Kolny’s team then decided to shift the workload to computing services AWS EC2 ed ECS moving to a monolithic approach and achieving a 90% reduction in operating costs.

Many have seen in the post signed by Kolny a real own goal by Amazon that renounces a distributed architecture to return to a more traditional solution monolith. This is not exactly the case because the characteristics of a service like Prime Video must be carefully weighed.

Undoubtedly, the costs to be faced for move the data are often underestimated when it comes to microservices: this is a fact that Kolny himself admits in his analysis. Embracing a monolithic architecture is not synonymous with spaghetti code (this term describes source code that is extremely complex, confusing, and difficult to read and understand): The good developer will write modular code regardless of the deployment model. “Conceptually, the high-level architecture has remained the same. We still have exactly the same components that we had in the initial designIndeed, Kolny clarifies.

So the Prime Video engineer’s intervention doesn’t pit microservices against the approach monolith: it is about using the right tool for the specific job to be completed: “microservices and serverless components are tools that work at scale, but whether to use them instead of a monolithic application must be evaluated on a case-by-case basis“.

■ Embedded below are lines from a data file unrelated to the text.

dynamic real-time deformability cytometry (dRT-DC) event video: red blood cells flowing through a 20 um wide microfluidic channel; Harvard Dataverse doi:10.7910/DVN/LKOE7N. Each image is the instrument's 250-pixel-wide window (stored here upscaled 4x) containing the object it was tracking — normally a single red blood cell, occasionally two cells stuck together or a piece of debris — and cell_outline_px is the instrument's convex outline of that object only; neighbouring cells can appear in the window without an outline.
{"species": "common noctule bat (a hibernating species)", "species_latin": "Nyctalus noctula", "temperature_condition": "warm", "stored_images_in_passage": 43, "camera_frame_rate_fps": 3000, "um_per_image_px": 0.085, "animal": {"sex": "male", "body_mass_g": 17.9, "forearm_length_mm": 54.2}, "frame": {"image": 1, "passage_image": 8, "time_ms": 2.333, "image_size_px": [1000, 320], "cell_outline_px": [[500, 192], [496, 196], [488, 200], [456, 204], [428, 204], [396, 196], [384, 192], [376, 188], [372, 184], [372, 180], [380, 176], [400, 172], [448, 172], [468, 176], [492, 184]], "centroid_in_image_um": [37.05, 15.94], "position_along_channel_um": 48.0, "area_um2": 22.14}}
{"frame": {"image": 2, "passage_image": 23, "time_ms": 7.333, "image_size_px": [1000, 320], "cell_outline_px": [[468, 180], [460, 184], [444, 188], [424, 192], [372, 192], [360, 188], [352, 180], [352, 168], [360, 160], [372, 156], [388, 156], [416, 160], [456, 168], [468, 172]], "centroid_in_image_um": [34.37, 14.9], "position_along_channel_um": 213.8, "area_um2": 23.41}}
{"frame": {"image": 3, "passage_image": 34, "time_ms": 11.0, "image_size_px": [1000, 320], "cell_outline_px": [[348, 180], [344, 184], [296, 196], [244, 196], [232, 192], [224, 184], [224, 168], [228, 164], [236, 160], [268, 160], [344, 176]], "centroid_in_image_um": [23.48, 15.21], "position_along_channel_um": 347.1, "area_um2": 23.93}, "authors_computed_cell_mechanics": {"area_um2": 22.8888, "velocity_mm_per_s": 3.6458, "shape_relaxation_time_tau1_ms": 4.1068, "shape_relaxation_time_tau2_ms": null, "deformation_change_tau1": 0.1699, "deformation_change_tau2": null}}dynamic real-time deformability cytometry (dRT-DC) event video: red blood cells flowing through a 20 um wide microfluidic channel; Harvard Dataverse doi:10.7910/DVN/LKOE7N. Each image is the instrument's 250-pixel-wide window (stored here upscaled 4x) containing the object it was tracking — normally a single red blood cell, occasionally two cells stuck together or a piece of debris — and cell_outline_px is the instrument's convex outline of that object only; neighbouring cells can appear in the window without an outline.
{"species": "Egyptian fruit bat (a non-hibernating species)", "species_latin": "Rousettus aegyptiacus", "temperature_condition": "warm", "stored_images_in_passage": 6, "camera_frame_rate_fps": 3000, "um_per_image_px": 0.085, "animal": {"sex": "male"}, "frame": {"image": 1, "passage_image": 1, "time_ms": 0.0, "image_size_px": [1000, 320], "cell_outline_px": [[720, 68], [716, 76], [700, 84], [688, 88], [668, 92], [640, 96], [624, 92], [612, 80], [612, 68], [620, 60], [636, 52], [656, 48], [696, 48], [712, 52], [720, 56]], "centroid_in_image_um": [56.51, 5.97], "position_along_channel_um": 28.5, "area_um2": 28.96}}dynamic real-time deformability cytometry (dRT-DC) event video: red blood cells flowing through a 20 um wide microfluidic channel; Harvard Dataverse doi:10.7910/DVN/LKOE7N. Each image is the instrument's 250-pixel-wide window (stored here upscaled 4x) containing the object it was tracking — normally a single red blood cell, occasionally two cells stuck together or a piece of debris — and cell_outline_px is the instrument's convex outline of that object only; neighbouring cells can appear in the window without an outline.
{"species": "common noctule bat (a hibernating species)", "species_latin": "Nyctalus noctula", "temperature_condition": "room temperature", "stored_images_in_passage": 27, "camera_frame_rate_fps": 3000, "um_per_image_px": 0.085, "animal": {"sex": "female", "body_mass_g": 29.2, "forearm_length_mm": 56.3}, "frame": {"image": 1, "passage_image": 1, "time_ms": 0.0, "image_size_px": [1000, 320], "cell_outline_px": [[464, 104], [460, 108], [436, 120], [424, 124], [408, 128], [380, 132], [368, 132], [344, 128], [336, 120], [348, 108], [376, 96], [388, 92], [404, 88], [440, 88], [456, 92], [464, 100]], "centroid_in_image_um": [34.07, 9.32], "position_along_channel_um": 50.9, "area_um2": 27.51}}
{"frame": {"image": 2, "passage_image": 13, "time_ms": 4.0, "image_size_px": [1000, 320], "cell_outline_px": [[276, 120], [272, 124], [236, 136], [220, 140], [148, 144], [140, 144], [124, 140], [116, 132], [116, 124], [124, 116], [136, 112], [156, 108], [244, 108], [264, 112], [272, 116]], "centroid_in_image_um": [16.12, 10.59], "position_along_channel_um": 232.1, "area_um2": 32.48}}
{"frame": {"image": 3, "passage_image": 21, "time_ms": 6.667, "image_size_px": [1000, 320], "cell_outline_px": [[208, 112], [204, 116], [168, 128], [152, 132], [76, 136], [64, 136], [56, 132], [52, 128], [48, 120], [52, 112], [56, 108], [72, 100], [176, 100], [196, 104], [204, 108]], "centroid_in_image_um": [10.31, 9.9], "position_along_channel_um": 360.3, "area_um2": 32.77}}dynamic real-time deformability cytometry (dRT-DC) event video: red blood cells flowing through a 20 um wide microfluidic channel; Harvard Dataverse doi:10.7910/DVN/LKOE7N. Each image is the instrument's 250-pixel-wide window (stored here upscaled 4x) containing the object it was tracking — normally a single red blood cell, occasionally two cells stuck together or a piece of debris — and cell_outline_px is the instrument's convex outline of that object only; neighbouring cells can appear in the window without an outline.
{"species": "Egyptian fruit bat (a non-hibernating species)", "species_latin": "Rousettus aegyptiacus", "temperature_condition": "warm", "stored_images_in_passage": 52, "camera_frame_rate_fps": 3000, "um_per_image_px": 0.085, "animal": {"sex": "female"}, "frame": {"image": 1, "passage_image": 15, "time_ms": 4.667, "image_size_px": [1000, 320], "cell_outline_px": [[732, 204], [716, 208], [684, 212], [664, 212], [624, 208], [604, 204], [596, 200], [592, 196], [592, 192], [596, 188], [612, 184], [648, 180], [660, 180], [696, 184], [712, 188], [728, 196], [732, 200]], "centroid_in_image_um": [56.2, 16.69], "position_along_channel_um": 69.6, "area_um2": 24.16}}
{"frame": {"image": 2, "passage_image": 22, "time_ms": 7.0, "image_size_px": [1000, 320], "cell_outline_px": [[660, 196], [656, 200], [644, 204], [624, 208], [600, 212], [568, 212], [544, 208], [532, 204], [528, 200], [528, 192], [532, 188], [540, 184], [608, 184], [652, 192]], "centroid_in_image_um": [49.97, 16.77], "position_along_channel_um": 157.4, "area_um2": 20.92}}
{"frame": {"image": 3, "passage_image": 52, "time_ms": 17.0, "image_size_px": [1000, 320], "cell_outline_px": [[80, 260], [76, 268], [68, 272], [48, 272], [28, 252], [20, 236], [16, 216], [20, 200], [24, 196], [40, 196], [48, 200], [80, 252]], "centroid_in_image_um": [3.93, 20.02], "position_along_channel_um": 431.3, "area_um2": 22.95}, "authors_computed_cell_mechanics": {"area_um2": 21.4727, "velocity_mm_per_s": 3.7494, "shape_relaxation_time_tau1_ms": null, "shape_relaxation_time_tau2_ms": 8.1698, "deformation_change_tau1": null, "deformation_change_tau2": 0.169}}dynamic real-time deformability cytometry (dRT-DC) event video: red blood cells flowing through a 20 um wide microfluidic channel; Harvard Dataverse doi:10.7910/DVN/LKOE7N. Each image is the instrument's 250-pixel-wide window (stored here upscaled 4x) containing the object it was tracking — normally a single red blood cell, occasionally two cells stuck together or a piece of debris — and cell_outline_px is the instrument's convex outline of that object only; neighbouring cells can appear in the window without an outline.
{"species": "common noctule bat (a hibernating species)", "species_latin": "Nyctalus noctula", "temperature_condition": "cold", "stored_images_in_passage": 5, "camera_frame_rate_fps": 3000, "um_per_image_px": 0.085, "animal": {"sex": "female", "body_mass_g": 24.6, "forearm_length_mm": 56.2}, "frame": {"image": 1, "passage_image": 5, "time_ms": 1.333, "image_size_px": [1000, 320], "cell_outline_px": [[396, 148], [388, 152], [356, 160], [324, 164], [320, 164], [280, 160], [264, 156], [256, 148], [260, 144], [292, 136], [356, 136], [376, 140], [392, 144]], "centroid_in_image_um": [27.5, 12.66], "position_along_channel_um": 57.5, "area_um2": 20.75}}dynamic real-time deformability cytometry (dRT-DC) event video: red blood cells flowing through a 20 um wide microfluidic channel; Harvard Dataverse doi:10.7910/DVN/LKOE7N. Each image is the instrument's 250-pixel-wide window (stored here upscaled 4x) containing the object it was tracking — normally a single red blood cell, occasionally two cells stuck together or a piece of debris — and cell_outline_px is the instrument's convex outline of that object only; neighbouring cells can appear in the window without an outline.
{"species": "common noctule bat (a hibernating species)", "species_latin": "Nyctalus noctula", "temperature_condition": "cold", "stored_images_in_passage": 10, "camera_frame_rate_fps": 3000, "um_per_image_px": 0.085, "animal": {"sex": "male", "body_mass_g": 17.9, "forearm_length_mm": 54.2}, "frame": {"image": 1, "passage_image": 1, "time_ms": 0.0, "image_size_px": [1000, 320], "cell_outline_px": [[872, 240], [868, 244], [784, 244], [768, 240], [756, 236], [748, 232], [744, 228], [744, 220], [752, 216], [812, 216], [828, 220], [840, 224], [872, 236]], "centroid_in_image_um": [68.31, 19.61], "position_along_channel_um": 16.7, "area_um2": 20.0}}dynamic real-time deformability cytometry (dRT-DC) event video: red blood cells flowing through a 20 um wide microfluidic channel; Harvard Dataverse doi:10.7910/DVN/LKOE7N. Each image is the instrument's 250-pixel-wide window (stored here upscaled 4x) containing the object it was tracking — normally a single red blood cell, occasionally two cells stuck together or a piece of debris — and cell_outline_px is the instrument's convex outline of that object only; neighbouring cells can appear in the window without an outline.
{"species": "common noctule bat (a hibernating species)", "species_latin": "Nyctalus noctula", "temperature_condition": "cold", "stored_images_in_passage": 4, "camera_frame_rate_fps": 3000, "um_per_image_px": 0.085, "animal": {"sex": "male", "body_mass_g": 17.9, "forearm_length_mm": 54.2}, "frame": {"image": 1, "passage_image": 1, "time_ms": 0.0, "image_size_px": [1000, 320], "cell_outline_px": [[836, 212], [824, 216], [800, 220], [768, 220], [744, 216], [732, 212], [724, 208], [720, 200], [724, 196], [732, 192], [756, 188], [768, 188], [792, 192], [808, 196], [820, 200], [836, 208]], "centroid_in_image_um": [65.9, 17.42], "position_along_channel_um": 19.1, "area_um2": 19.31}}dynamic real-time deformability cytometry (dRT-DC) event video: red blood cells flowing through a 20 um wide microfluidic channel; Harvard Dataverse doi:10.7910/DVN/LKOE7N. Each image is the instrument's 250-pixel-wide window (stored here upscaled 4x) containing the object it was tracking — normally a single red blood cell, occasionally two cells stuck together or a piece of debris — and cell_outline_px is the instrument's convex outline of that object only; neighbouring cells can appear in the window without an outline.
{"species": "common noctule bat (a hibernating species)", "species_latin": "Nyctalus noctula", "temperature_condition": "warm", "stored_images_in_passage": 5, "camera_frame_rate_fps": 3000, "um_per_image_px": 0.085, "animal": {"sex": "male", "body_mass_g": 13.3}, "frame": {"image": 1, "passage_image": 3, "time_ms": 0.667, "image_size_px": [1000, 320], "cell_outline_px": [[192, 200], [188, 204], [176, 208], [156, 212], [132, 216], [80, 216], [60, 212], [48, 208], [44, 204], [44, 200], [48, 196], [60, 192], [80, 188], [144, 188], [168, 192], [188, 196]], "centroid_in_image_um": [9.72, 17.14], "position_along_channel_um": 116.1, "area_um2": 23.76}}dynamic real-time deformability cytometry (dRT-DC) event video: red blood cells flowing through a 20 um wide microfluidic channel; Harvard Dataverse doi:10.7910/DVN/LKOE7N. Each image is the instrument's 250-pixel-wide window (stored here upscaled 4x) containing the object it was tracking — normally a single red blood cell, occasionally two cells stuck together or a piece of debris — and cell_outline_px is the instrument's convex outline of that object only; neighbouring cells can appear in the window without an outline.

Kolny concludes by explaining that some decisions made by his team are far from obvious but have led to significant improvements. For example, it was possible to replicate a process of media conversion computationally expensive by placing it closer to the software components that act as detectors and parsers stream multimedia.

The applied changes now allow Prime Video to to monitor all the streaming of service users and not just those with the highest number of viewers. This approach results in an even higher quality and an even better customer experience than before.